Diabolisé, l’acide lactique serait la cause de tétanies d’effort et de douleurs du lendemain voire du surlendemain ; un point de vue qui n’est pas partagé par les spécialistes de physiologie de l’effort.
L’acide lactique n’est pas uniquement présent dans le lait, mais aussi, dans le vin, dans certains fruits et dans les muscles. L’acide lactique se transforme en lactate, forme alcaline de l’acide lactique : c’est un sel d’acide lactique. C’est aussi l’un des produits clé de la production d’énergie notamment dans les muscles.
L’acide lactique joue un rôle dans plusieurs processus biochimiques.
Les cellules musculaires peuvent produire de l’énergie à partir de la dégradation du glucose, en deux grandes étapes :
1. La glycolyse qui peut se dérouler en l’absence de dioxygène (O2). Cette étape aboutit à la production d’acide pyruvique qui alimente la seconde étape.
2. Le cycle de Krebs qui aboutit à la réduction du dioxygène en eau (H2O) et en dioxyde de carbone (CO2).
L’énergie libérée est récupérée par les cellules musculaires…
Selon l’intensité de l’effort, il y a deux cas :
- L’apport en oxygène est supérieur à la consommation de glucose, alors l’acide pyruvique est consommé au fur et à mesure de sa production et les ions H+ libérés se combinent à du dioxygène pour former de l’eau (H2O).
- La consommation de glucose est supérieure à l’apport en oxygène (efforts intenses) alors une partie de l’acide pyruvique (C3H4O3) produit est réduite en acide lactique. Et des ions H+ s’accumulent rendant le milieu acide.

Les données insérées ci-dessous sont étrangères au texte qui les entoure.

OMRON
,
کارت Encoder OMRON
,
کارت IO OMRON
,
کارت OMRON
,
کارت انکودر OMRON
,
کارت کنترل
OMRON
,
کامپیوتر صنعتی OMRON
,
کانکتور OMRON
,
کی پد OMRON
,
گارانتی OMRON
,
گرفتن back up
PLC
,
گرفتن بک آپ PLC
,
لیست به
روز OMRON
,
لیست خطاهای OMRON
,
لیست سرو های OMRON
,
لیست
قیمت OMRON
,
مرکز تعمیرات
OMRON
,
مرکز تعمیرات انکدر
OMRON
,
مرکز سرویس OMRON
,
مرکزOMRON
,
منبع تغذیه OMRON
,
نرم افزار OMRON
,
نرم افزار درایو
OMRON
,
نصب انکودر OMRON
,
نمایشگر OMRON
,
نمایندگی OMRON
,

Si l’effort intense se poursuit ou si l’intensité augmente, l’acide lactique et les ions H+ rendent le milieu trop acide pour que la contraction musculaire se poursuive. L’entraînement spécifique permet entre autres d’augmenter l’activité des enzymes impliqués dans l’utilisation du glucose et dans l’élimination de l’acide lactique.
Au cours de l’effort, la diminution des réserves musculaires de glycogène s’accompagne d’une augmentation proportionnelle de la production d’acide lactique.

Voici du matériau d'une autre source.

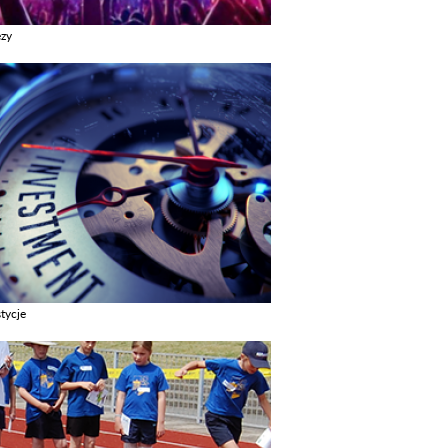
ezy
z galerie w kategori Imprezy
tycje
z galerie w kategori Inwestycje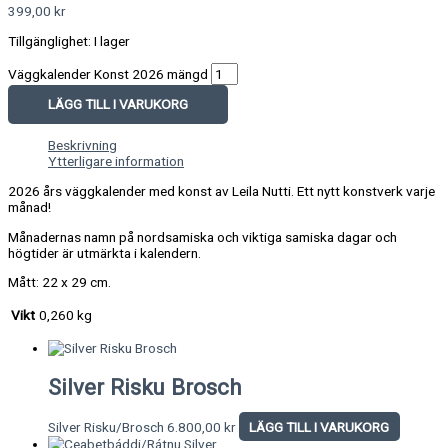
399,00
kr
Tillgänglighet:
I lager
Väggkalender Konst 2026 mängd
LÄGG TILL I VARUKORG
Beskrivning
Ytterligare information
2026 års väggkalender med konst av Leila Nutti. Ett nytt konstverk varje
månad!
Månadernas namn på nordsamiska och viktiga samiska dagar och
högtider är utmärkta i kalendern.
Mått: 22 x 29 cm.
Vikt
0,260 kg
Silver Risku Brosch
Silver Risku/Brosch
6.800,00
kr
LÄGG TILL I VARUKORG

Nous n’avons pas sur le terrain les moyens de vérifier la concentration d’acide lactique par voie directe (analyse sanguine). Nous spéculons donc sur la relation entre l’intensité de l’effort à partir d’autres indicateurs tels que :
- la fréquence cardiaque qui rend compte de l’intensité de d’effort à dominante aérobie.
- l’essoufflement qui rend compte d’une dette d’oxygène donc de production d’acide lactique.
Lorsque l’acide lactique diffuse dans le sang, il est transporté au foie qui le reconvertit en glucose A l’entraînement, ce phénomène peut être optimisé par une alternance d’étirements et de d’efforts de basse intensité avec hyperventilation (récupération active).
L’acide lactique serait, avec la déshydratation aigüe et l’épuisement des réserves de glycogène musculaire, l’une des causes majeures des crampes musculaires post-exercice Cependant, l’acide lactique disparaît totalement des muscles environ une heure après l’effort. Les courbatures du lendemain et du surlendemain ne peuvent pas lui être attribuées. L’acide lactique n’est pas un déchet métabolique. C’est un produit de la dégradation du glucose et une source d’énergie directement utilisable par certaines fibres musculaires, le cœur et d’autres cellules de l’organisme mieux oxygénées dont celles des muscles au repos relatif.